#### Exercise brief:
Scan the records for "Ystradgynlais" and copy each line that contains it.

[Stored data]
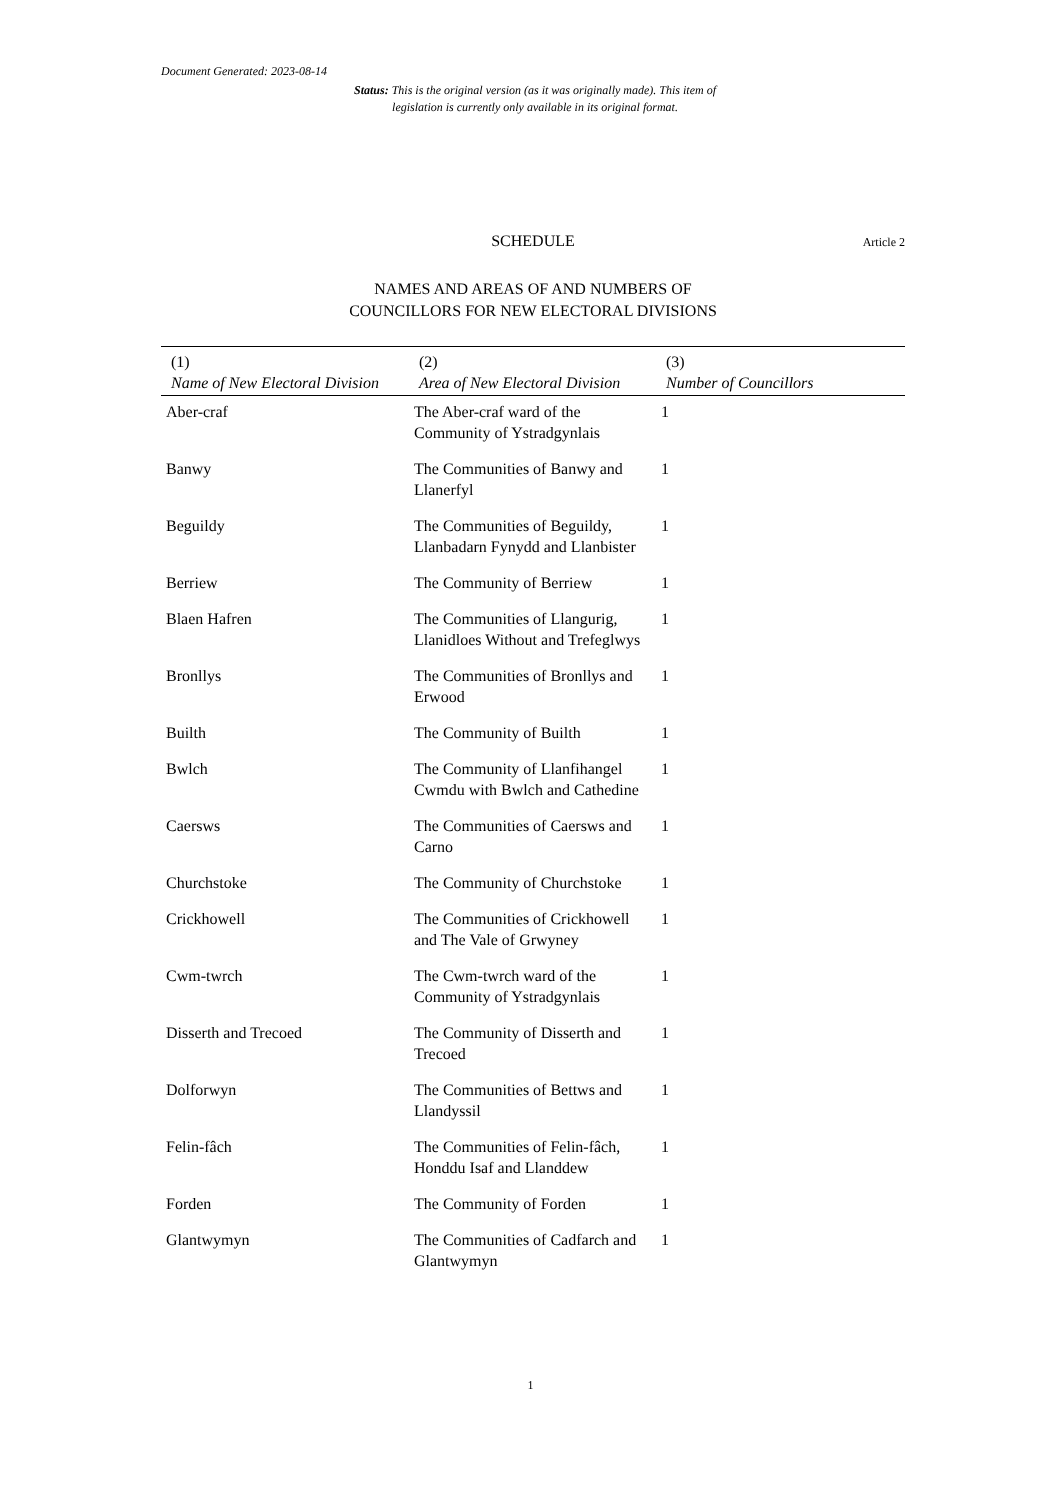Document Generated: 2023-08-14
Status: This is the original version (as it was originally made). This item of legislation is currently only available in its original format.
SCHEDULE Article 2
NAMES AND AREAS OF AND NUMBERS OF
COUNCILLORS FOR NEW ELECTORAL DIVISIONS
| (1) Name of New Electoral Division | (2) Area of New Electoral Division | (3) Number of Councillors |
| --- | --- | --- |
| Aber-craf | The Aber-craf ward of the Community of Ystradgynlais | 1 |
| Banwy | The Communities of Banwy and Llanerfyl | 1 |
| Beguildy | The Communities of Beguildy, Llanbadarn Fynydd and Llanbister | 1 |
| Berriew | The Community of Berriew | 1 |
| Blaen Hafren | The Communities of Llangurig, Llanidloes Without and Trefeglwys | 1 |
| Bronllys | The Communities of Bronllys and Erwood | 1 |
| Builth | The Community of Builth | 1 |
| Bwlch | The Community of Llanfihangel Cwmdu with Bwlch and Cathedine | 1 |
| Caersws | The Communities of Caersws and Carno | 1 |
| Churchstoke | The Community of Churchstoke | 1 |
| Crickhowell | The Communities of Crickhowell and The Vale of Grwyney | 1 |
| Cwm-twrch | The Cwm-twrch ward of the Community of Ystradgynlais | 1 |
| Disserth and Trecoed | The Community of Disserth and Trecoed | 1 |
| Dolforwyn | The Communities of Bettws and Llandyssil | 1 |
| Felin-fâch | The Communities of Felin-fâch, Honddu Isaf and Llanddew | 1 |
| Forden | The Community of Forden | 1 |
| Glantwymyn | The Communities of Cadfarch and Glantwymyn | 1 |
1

#### Solution to this problem:
| Aber-craf | The Aber-craf ward of the Community of Ystradgynlais | 1 |
| Cwm-twrch | The Cwm-twrch ward of the Community of Ystradgynlais | 1 |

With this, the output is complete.